Over the weekend my test maching with CUDA 5.0 configured hit a bit of a snag. We were able to call nvidia-smi without any issues previously, but today I get the error:
# nvidia-smi
Failed to intialize NVML: Function not found.
!!!!!!!!!!!!!!!!!!!!!!!!!!!!!!!!!!!!!!!!!!!!!!!!!!!!!!!!!!!!!!!!!!!!!!!!!!!!!!!
WARNING:
You should always run with libnvidia-ml.so that is installed with your NVIDIA Display Driver. By default it's installed in /usr/lib and /usr/lib64. libnvidia-ml.so in TDK package is a stub library that is attached only for build purposes (e.g. machine that you build your application doesn't have to have Display Driver installed).
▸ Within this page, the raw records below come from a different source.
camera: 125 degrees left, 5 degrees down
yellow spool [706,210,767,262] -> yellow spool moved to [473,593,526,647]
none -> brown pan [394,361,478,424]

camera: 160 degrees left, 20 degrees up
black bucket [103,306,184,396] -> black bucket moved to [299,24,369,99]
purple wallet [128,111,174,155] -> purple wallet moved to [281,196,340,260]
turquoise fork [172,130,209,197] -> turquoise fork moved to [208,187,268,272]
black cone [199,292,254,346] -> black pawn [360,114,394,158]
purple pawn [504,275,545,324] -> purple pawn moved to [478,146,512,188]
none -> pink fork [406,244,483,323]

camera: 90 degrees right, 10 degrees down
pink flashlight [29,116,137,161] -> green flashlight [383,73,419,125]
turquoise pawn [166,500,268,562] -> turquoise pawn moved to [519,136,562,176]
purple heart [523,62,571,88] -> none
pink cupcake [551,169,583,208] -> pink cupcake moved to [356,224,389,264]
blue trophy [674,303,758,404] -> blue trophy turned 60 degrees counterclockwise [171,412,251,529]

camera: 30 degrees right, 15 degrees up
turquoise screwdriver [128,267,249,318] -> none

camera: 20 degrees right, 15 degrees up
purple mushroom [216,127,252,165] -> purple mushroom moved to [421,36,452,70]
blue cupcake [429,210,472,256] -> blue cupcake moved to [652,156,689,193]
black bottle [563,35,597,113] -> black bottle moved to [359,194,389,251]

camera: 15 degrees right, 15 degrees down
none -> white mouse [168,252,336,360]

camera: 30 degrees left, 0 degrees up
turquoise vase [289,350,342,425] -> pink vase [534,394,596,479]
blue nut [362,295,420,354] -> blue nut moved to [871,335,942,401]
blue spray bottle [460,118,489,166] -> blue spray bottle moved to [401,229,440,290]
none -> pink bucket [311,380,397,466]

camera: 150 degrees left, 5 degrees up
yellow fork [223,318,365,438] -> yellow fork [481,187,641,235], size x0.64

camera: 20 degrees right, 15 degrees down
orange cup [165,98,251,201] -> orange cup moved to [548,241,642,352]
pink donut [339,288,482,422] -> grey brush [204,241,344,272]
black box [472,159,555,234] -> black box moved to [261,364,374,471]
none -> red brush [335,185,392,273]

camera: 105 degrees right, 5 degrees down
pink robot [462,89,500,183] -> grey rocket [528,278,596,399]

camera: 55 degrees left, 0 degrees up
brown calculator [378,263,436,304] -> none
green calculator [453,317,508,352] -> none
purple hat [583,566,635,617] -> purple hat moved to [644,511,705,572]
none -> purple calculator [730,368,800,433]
!!!!!!!!!!!!!!!!!!!!!!!!!!!!!!!!!!!!!!!!!!!!!!!!!!!!!!!!!!!!!!!!!!!!!!!!!!!!!!!
The only helpful text it gives is that I should always run with libnvidia-ml.so in /usr/lib and /usr/lib64, and the files are both in the appropriate location. I’m concerned that a user may have preformed an update that is causing the hangup, but I’m not sure where to begin searching for a solution. I can still compile and execute CUDA code, so the problem seems to be limited to nvidia-smi.
Any input on where to search for problematic files would be appreciated.